Before you run to your keyboard and rip off a vicious, anonymous comment/e-mail/tweet, let me start with a disclaimer and own up to the obvious:
I like Bill Belichick and believe he’s the best coach/strategist/thinker we’ve had since Red Auerbach, maybe ever. I wish I knew him better and have always thought he’d be a fascinating guy to ride shotgun with on a drive to Florida. Belichick knows one hundred million times more football than I know.
Now that we have that out of the way, let me say that there’s no place for Belichick’s boorish, bullying response to a fair question regarding not taking Tom Brady out at the end of Sunday’s blowout vs. the chippy, dirty Dolphins. Furthermore, it’s fair to ask if maybe the Patriots are being arrogant and reckless in the belief that New England’s 40-year-old quarterback is impervious to injury and the aging issues that impact the rest of humanity.
Belichick was out of bounds when he dismissed the Boston Herald’s Karen Guregian for asking about maybe taking Brady off the field when it was 35-17 with less than five minutes left. Meanwhile, Brady and the Patriots — in their cult-like belief that Tom cannot get hurt — are asking for trouble by continuing to expose Brady to unnecessary assaults. Like the 1972 Dolphins, Father Time is undefeated.
Everybody rags on the media. Got it. It amazes me when people who crave information about the Patriots turn out to be the same people who celebrate when Belichick gives reporters the finger, but there’s no sense baying at the moon over that one. As the famous philosopher “Amos Alonzo’’ Sartre once said, “It is what it is.’’ That said, there is no excuse for Belichick’s odious reaction when Guregian asked him for his thoughts about perhaps removing Brady “late with the score out of hand.’’
“What — on the kneeldowns?’’ Belichick sneered. “What difference does it make?’’
Guregian stood her ground and came back with, “What about before that?’’
This is when Bill delivered the whopper — a mean-spirited remark that he knows is not true.
“It’s easy for you to sit there and say the game’s out of hand,’’ he started. “If you watch games in the National Football League, a lot can change in a hurry. The only time I think the game is in hand is when they’re not going to have enough possessions to get the number of points that they need. Sorry, we just see that one totally differently.’’
First of all, Guregian is not some stooge sent to Foxborough to provoke the coach with stupid questions. She is a seasoned, no-nonsense reporter who has played it down the middle in decades of New England sports coverage. She is at Gillette virtually every day and worthy of far more respect than Belichick offered. She was not taking any position with her question. She was simply asking something that fans and commentators — Hall of Fame quarterback Dan Fouts, for one — were wondering.

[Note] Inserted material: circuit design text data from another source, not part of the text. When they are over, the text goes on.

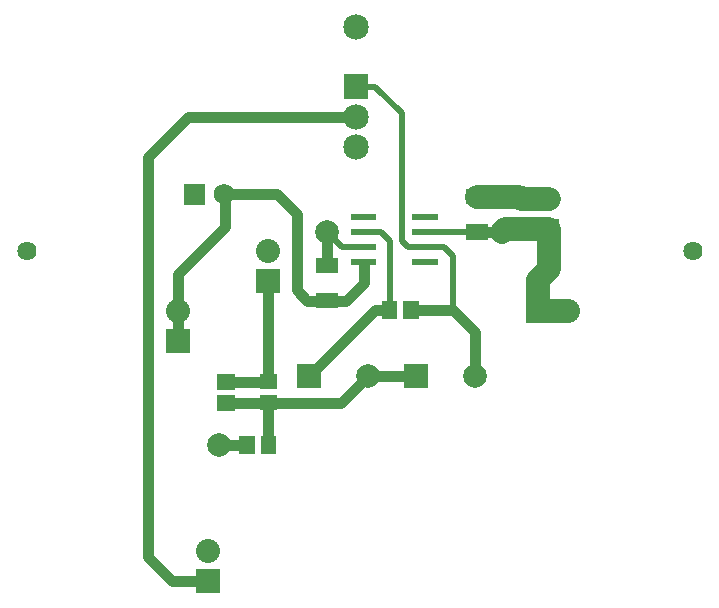
<source format=gtl>
G04 start of page 2 for group 3 layer_idx 0 *
G04 Title: (unknown), top_copper *
G04 Creator: pcb-rnd 2.3.2 *
G04 CreationDate: 2021-05-12 18:23:49 UTC *
G04 For:  *
G04 Format: Gerber/RS-274X *
G04 PCB-Dimensions: 500000 500000 *
G04 PCB-Coordinate-Origin: lower left *
%MOIN*%
%FSLAX25Y25*%
%LNTOP_COPPER_NONE_3*%
%ADD23C,0.0430*%
%ADD22C,0.0276*%
%ADD21C,0.0295*%
%ADD20C,0.0394*%
%ADD19C,0.0315*%
%ADD18C,0.0850*%
%ADD17C,0.0689*%
%ADD16C,0.0787*%
%ADD15C,0.0001*%
%ADD14C,0.0640*%
%ADD13C,0.0800*%
%ADD12C,0.0350*%
%ADD11C,0.0200*%
G54D11*X229500Y294000D02*X233500D01*
X228500D02*X221500D01*
X219500Y296000D01*
Y307500D01*
X229500Y299000D02*X244500D01*
G54D12*X253000D02*X244500D01*
G54D11*X233500Y294000D02*X236500Y291000D01*
G54D13*X268500Y300000D02*Y286500D01*
Y300000D02*X254000D01*
X253000Y299000D01*
G54D11*X236500Y291000D02*Y273000D01*
X243843Y251000D02*Y265657D01*
G54D12*X224157Y251000D02*X208343D01*
X244000Y265500D02*Y251157D01*
X243843Y251000D01*
G54D11*Y265657D02*X236500Y273000D01*
G54D12*X244000Y265500D01*
X236500Y273000D02*X222543D01*
X145500Y272500D02*X145000Y272000D01*
G54D11*X212500Y299000D02*X206500D01*
X204500Y294000D02*X199500D01*
X194500Y299000D01*
G54D12*Y287905D02*Y299000D01*
X207000Y288000D02*Y282000D01*
G54D11*X215457Y273000D02*Y296043D01*
X212500Y299000D01*
X210650Y347350D02*X219500Y338500D01*
Y307500D01*
G54D12*X207000Y282000D02*X201000Y276000D01*
X194595D02*X194500Y276095D01*
X201000Y276000D02*X188000D01*
X175000Y282500D02*Y249043D01*
X160994D01*
X160873Y248921D01*
X184500Y279500D02*X188000Y276000D01*
X210700Y273043D02*X188657Y251000D01*
X160957Y241957D02*X161079Y242079D01*
X199421D02*X208343Y251000D01*
X161079Y242079D02*X199421D01*
X175000D02*Y228000D01*
X167914D02*X158500D01*
X145000Y262500D02*Y285000D01*
X155000Y182500D02*X143000D01*
X135000Y190500D01*
Y324000D01*
X145000Y334000D01*
X148350Y337350D02*X145000Y334000D01*
Y285000D02*X160500Y300500D01*
Y311343D01*
X204251Y337350D02*X148350D01*
G54D11*X204251Y347350D02*X210650D01*
G54D12*X160500Y311343D02*X160343Y311500D01*
X178000D01*
X184500Y305000D01*
Y279500D01*
X215457Y273043D02*X210700D01*
G54D13*X275000Y272500D02*X265000D01*
X268500Y286500D02*X265000Y283000D01*
Y272500D01*
X244500Y310810D02*X258533D01*
X259500Y309843D01*
X268500D02*X259500D01*
G54D14*X94505Y292500D03*
G54D13*X175000D03*
G54D15*G36*
X141000Y258500D02*Y266500D01*
X149000D01*
Y258500D01*
X141000D01*
G37*
G54D13*X145000Y272500D03*
G54D16*X194500Y299000D03*
G54D15*G36*
X171000Y278500D02*Y286500D01*
X179000D01*
Y278500D01*
X171000D01*
G37*
G36*
X190760Y290464D02*Y285346D01*
X198240D01*
Y290464D01*
X190760D01*
G37*
G36*
Y278654D02*Y273536D01*
X198240D01*
Y278654D01*
X190760D01*
G37*
G36*
X172132Y251724D02*Y246606D01*
X178036D01*
Y251724D01*
X172132D01*
G37*
G36*
X158005Y244516D02*Y239398D01*
X163909D01*
Y244516D01*
X158005D01*
G37*
G36*
Y251602D02*Y246484D01*
X163909D01*
Y251602D01*
X158005D01*
G37*
G54D16*X158500Y228000D03*
G54D15*G36*
X172132Y244638D02*Y239520D01*
X178036D01*
Y244638D01*
X172132D01*
G37*
G36*
X170473Y230952D02*X165355D01*
Y225048D01*
X170473D01*
Y230952D01*
G37*
G36*
X177559D02*X172441D01*
Y225048D01*
X177559D01*
Y230952D01*
G37*
G36*
X184720Y254937D02*Y247063D01*
X192594D01*
Y254937D01*
X184720D01*
G37*
G36*
X151000Y178500D02*Y186500D01*
X159000D01*
Y178500D01*
X151000D01*
G37*
G54D13*X155000Y192500D03*
G54D16*X208343Y251000D03*
G54D15*G36*
X231500Y293000D02*X223000D01*
Y295000D01*
X231500D01*
Y293000D01*
G37*
G36*
Y288000D02*X223000D01*
Y290000D01*
X231500D01*
Y288000D01*
G37*
G36*
X218016Y275952D02*X212898D01*
Y270048D01*
X218016D01*
Y275952D01*
G37*
G36*
X225102D02*X219984D01*
Y270048D01*
X225102D01*
Y275952D01*
G37*
G54D14*X316500Y292500D03*
G54D16*X243843Y251000D03*
G54D15*G36*
X261000Y276500D02*X269000D01*
Y268500D01*
X261000D01*
Y276500D01*
G37*
G54D13*X275000Y272500D03*
G54D15*G36*
X220220Y254937D02*Y247063D01*
X228094D01*
Y254937D01*
X220220D01*
G37*
G36*
X202500Y305000D02*X211000D01*
Y303000D01*
X202500D01*
Y305000D01*
G37*
G36*
X147055Y314945D02*X153945D01*
Y308055D01*
X147055D01*
Y314945D01*
G37*
G54D17*X160343Y311500D03*
G54D15*G36*
X231500Y303000D02*X223000D01*
Y305000D01*
X231500D01*
Y303000D01*
G37*
G36*
Y298000D02*X223000D01*
Y300000D01*
X231500D01*
Y298000D01*
G37*
G36*
X265055Y296555D02*Y303445D01*
X271945D01*
Y296555D01*
X265055D01*
G37*
G54D17*X268500Y309843D03*
G54D15*G36*
X240760Y301559D02*Y296441D01*
X248240D01*
Y301559D01*
X240760D01*
G37*
G36*
Y313369D02*Y308251D01*
X248240D01*
Y313369D01*
X240760D01*
G37*
G54D18*X204251Y327350D03*
Y337350D03*
G54D15*G36*
X208401Y343200D02*Y351500D01*
X200101D01*
Y343200D01*
X208401D01*
G37*
G54D18*X204251Y367350D03*
G54D15*G36*
X202500Y300000D02*X211000D01*
Y298000D01*
X202500D01*
Y300000D01*
G37*
G36*
Y295000D02*X211000D01*
Y293000D01*
X202500D01*
Y295000D01*
G37*
G36*
Y290000D02*X211000D01*
Y288000D01*
X202500D01*
Y290000D01*
G37*
G54D19*G54D20*G54D19*G54D20*G54D19*G54D21*G54D20*G54D21*G54D19*G54D21*G54D20*G54D21*G54D22*G54D23*M02*

</source>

Secondly, Belichick’s answer is patently false. There was no time for Miami to recover in that game. They trailed by 18 points with less than five minutes left when Brady returned to the field for New England’s next-to-last offensive series. According to Pro Football Reference, NFL teams that trailed by 18 or more points with less than five minutes left are 0-988 in 988 regular-season games since 1999.
Brady did not do anything risky in those final two series. Three handoffs, then three kneeldowns. But why would he be out there at all — especially against an opponent with nothing to lose, an opponent with a raft of cheap-shot artists delivering vicious hits all day?
This is the way Belichick, Brady, and the Patriots have done business for 17 years. Players play. Brady simply isn’t coming out of any game.
Scott Zolak has another theory.
“Bill wasn’t happy with things at the end of that game,’’ said the former Patriots QB. “He’s sending that message to the team by keeping Tom out there. Brian Hoyer played at the end of the Denver and Oakland games, but this one was different. Bill wanted them to know their play wasn’t OK.’’
Swell. But Brady was pummeled in the Miami game. He repeatedly was left to fend for himself in an empty backfield. The Patriots kept putting him in harm’s way because Brady and the team seem to believe he is bulletproof. Even at 40.
There are going to be several more of these meaningless moments between now and the playoffs. We’ll see the Bills twice, the Jets, and Miami again. There will be a lot of plays in lopsided games against the perennial bums of the AFC East. How many snaps will Brady take? How many more hits will he endure before the plays start to matter and the games actually count again?
Luckily for Patriots fans, there is no need to manage Brady’s exposure or his playing time. According to Bill Belichick, “If you watch games in the NFL,’’ you know that no lead is ever safe and that Tom Brady is never going to get hurt.